Commissioner for Science and Digital Economy, Akwa Ibom State
- Incumbent
- Assumed office 2025
- Appointed by: Governor Umo Eno

Personal details
- Profession: Politician, Academic, public administrator
- Website: Akwa Ibom State Official Profile

= Frank Ekpenyong =

Nigerian Politician

Frank Udo Ekpenyong is a Nigerian politician, academic and public administrator who serves as the Commissioner for Science and Digital Economy in Akwa Ibom State, Nigeria. He was appointed to the State Executive Council by Governor Umo Eno

==Early life and background==
Frank was born on the 8th of January 1980. He is from Ikot Oku Usung, in Ukanafun Local Government, Akwa Ibom State, Nigeria.

== Education ==
Ekpenyong obtained a bachelor's degree in Information Systems from the University of Portsmouth, and earned a master's degree in Information Technology, from the Wageningen University. He barged a Doctor of Philosophy (PhD) in Data Science and Information Systems Management at the University of East London.

== Career ==
Before his appointment as commissioner, Ekpenyong worked in academia and public administration, including lecturing positions and consultancy roles in technology-related fields.

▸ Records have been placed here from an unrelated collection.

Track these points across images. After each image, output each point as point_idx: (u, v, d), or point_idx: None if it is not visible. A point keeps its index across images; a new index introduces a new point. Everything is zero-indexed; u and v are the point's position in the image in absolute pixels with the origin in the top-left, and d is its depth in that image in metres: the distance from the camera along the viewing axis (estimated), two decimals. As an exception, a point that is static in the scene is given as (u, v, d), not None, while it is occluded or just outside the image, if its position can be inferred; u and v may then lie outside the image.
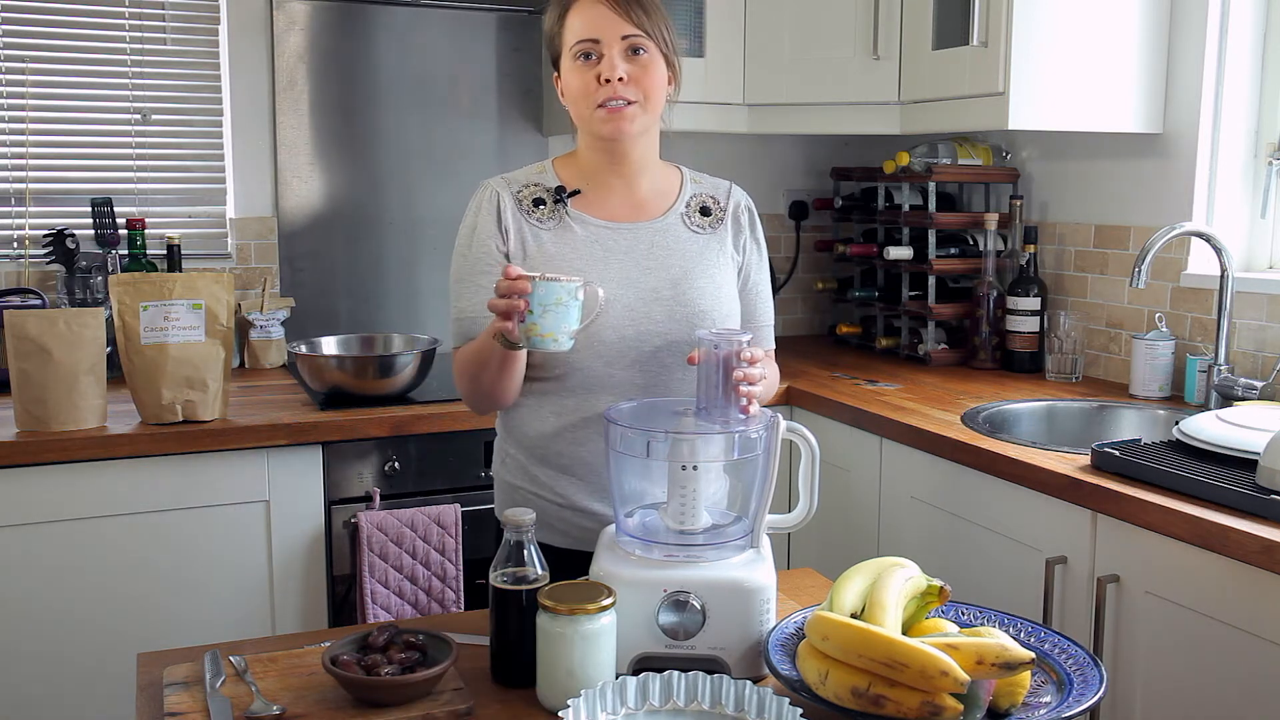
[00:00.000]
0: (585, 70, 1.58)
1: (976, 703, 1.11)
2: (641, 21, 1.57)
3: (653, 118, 1.63)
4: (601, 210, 1.67)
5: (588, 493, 1.65)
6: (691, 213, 1.71)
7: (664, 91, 1.63)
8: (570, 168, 1.71)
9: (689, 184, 1.75)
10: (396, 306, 3.06)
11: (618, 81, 1.56)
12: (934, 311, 2.88)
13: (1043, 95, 2.39)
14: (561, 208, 1.66)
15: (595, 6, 1.58)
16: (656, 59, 1.60)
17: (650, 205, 1.70)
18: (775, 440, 1.35)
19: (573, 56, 1.59)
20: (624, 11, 1.56)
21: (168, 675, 1.29)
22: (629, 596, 1.26)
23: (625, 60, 1.57)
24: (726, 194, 1.77)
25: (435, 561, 2.34)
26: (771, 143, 3.36)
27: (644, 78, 1.59)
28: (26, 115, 2.71)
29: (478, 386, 1.62)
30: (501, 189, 1.67)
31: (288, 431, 2.27)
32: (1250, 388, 2.23)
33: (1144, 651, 1.76)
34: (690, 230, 1.70)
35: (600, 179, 1.68)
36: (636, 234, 1.67)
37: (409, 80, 3.00)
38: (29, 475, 2.12)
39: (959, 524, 2.14)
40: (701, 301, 1.65)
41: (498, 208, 1.66)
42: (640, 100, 1.59)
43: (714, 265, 1.69)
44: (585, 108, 1.60)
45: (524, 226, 1.65)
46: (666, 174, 1.74)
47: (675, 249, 1.67)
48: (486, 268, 1.64)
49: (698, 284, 1.65)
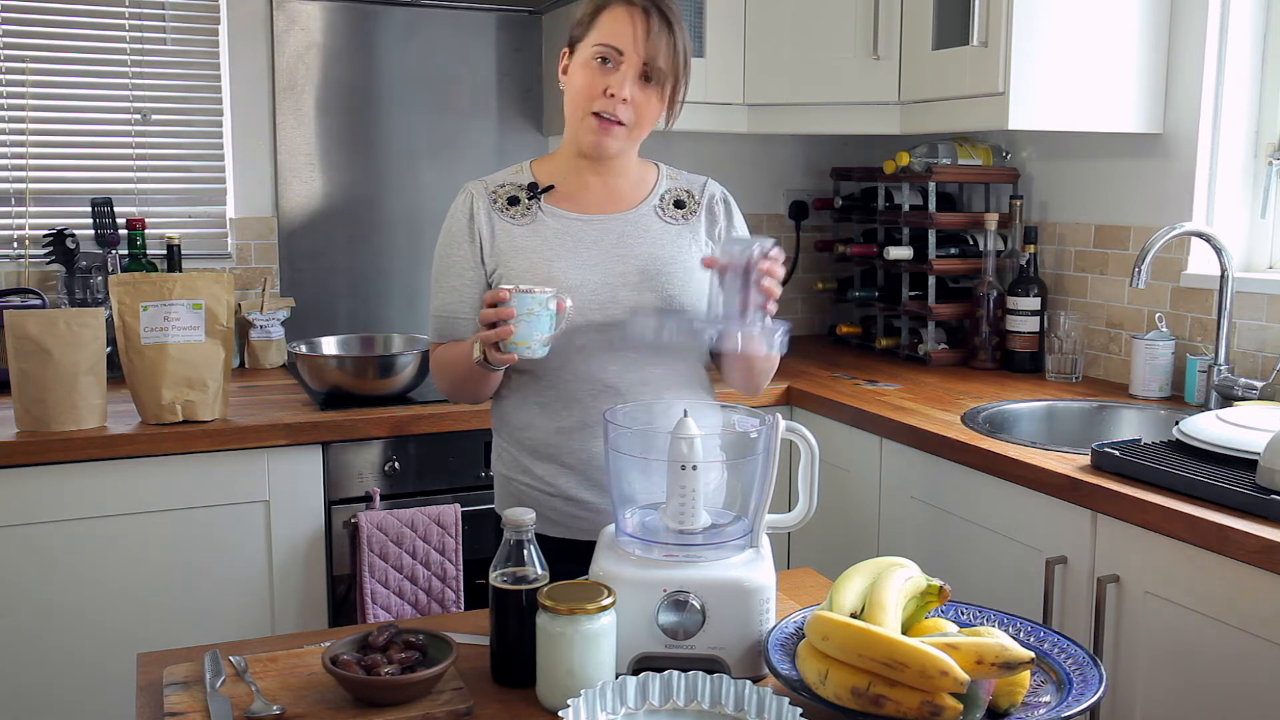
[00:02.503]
0: (597, 73, 1.62)
1: (976, 702, 1.11)
2: (666, 55, 1.62)
3: (635, 142, 1.70)
4: (575, 204, 1.72)
5: (577, 482, 1.69)
6: (665, 205, 1.75)
7: (655, 122, 1.69)
8: (547, 166, 1.76)
9: (664, 179, 1.79)
10: (397, 306, 3.06)
11: (620, 101, 1.61)
12: (934, 311, 2.88)
13: (1043, 95, 2.39)
14: (535, 203, 1.71)
15: (633, 20, 1.61)
16: (663, 92, 1.65)
17: (624, 198, 1.74)
18: (775, 440, 1.35)
19: (591, 55, 1.63)
20: (654, 40, 1.61)
21: (168, 675, 1.29)
22: (629, 596, 1.27)
23: (636, 83, 1.62)
24: (701, 188, 1.80)
25: (435, 561, 2.34)
26: (771, 143, 3.36)
27: (645, 107, 1.64)
28: (26, 115, 2.71)
29: (458, 391, 1.73)
30: (476, 191, 1.74)
31: (288, 431, 2.27)
32: (1250, 388, 2.23)
33: (1144, 651, 1.76)
34: (662, 221, 1.73)
35: (577, 176, 1.73)
36: (607, 224, 1.71)
37: (409, 80, 3.00)
38: (29, 475, 2.12)
39: (959, 524, 2.14)
40: (670, 287, 1.67)
41: (470, 209, 1.72)
42: (630, 124, 1.65)
43: (685, 253, 1.72)
44: (581, 108, 1.65)
45: (496, 224, 1.71)
46: (643, 170, 1.79)
47: (645, 238, 1.71)
48: (458, 270, 1.72)
49: (667, 269, 1.68)
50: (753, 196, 3.30)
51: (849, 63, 2.74)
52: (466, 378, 1.67)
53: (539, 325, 1.51)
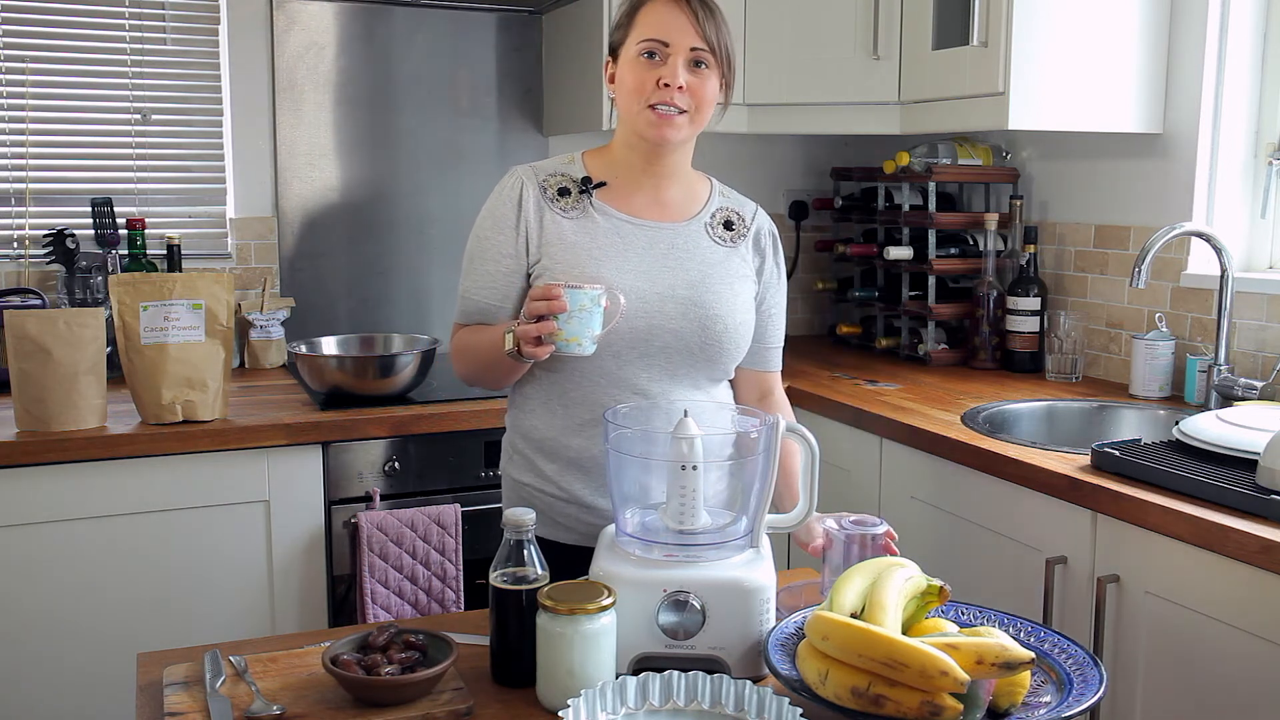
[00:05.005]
0: (647, 68, 1.60)
1: (976, 703, 1.11)
2: (710, 36, 1.61)
3: (697, 129, 1.67)
4: (626, 205, 1.69)
5: (593, 488, 1.67)
6: (715, 224, 1.73)
7: (713, 106, 1.66)
8: (599, 161, 1.73)
9: (716, 196, 1.77)
10: (397, 306, 3.06)
11: (676, 89, 1.59)
12: (934, 311, 2.88)
13: (1043, 95, 2.39)
14: (586, 198, 1.68)
15: (673, 11, 1.60)
16: (715, 74, 1.63)
17: (676, 209, 1.72)
18: (775, 440, 1.35)
19: (638, 52, 1.61)
20: (698, 23, 1.60)
21: (168, 675, 1.29)
22: (629, 596, 1.26)
23: (687, 70, 1.60)
24: (752, 215, 1.79)
25: (435, 561, 2.34)
26: (771, 143, 3.36)
27: (701, 90, 1.62)
28: (26, 115, 2.71)
29: (478, 376, 1.72)
30: (527, 177, 1.70)
31: (288, 431, 2.27)
32: (1250, 388, 2.23)
33: (1144, 651, 1.76)
34: (712, 240, 1.72)
35: (630, 175, 1.70)
36: (658, 233, 1.69)
37: (409, 80, 3.00)
38: (29, 475, 2.12)
39: (959, 524, 2.14)
40: (716, 306, 1.66)
41: (520, 196, 1.68)
42: (691, 111, 1.62)
43: (733, 276, 1.70)
44: (636, 104, 1.62)
45: (545, 214, 1.67)
46: (696, 182, 1.77)
47: (695, 254, 1.69)
48: (495, 255, 1.68)
49: (714, 289, 1.67)
50: (753, 196, 3.24)
51: (849, 62, 2.74)
52: (491, 365, 1.65)
53: (591, 322, 1.50)
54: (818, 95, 2.80)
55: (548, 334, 1.50)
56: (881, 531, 1.46)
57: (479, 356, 1.67)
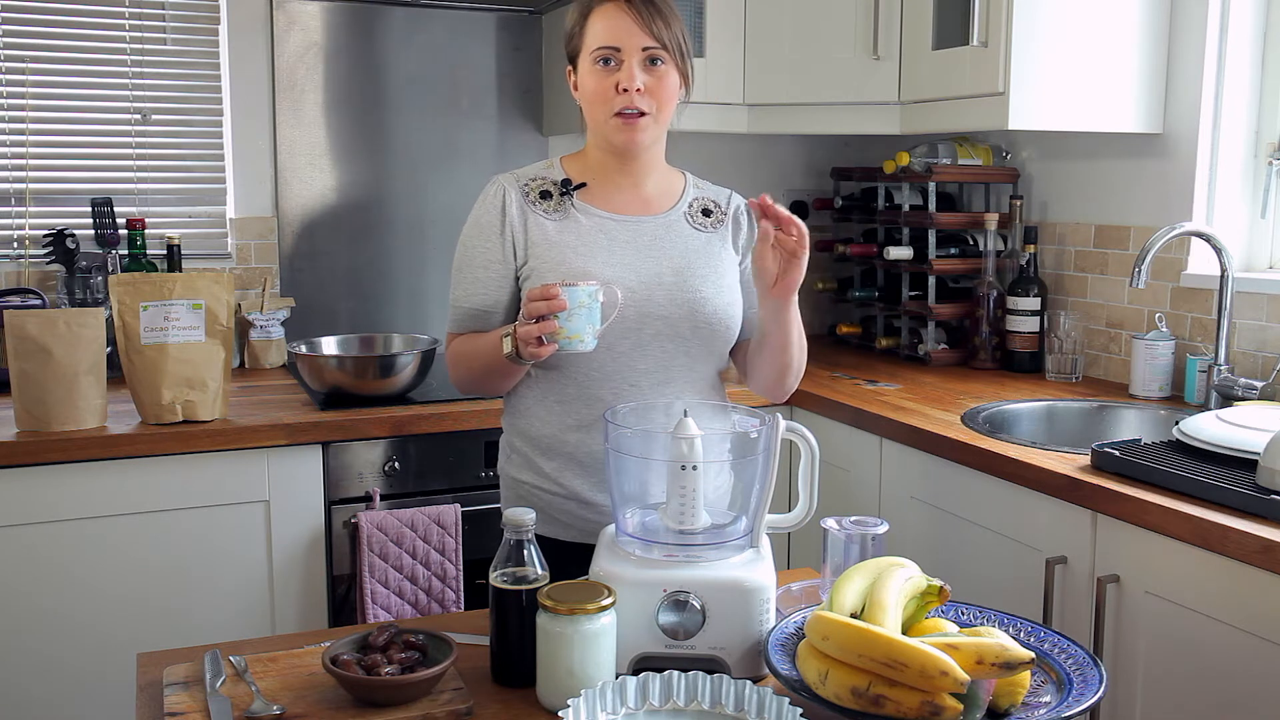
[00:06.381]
0: (604, 75, 1.63)
1: (976, 703, 1.11)
2: (661, 34, 1.62)
3: (663, 127, 1.69)
4: (607, 204, 1.72)
5: (592, 485, 1.68)
6: (694, 213, 1.76)
7: (675, 100, 1.68)
8: (577, 164, 1.76)
9: (691, 187, 1.80)
10: (397, 306, 3.06)
11: (635, 92, 1.61)
12: (934, 311, 2.88)
13: (1043, 95, 2.39)
14: (567, 200, 1.71)
15: (619, 15, 1.62)
16: (671, 69, 1.65)
17: (654, 202, 1.75)
18: (775, 440, 1.35)
19: (592, 60, 1.64)
20: (645, 24, 1.61)
21: (168, 675, 1.29)
22: (629, 596, 1.26)
23: (643, 70, 1.63)
24: (728, 199, 1.82)
25: (435, 561, 2.34)
26: (771, 143, 3.36)
27: (659, 89, 1.64)
28: (26, 115, 2.71)
29: (478, 384, 1.72)
30: (508, 183, 1.73)
31: (288, 431, 2.27)
32: (1250, 388, 2.23)
33: (1144, 651, 1.76)
34: (693, 227, 1.75)
35: (607, 176, 1.73)
36: (640, 226, 1.71)
37: (409, 80, 3.00)
38: (29, 475, 2.12)
39: (959, 524, 2.14)
40: (704, 289, 1.68)
41: (503, 202, 1.71)
42: (653, 111, 1.65)
43: (716, 259, 1.73)
44: (601, 113, 1.65)
45: (529, 217, 1.70)
46: (671, 176, 1.80)
47: (678, 242, 1.72)
48: (483, 262, 1.70)
49: (700, 273, 1.69)
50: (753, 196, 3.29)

Ekpenyong was appointed a Commissioner for Science and Digital Economy, on 25 February 2025.
As Commissioner for Science and Digital Economy, he is responsible for developing policies that enhance the digital transformation of Akwa Ibom State. His portfolio includes overseeing ICT infrastructure expansion, promoting digital skills and innovation, supporting science education, and advancing e-governance initiatives.

==Awards and Honours==
In 2003, Frank received an Outstanding Foreign Undergraduate Award from TOTALFINAELF, (a multinational oil company formed from the merger of Total, Fina, and Elf), in recognition of his academic performance.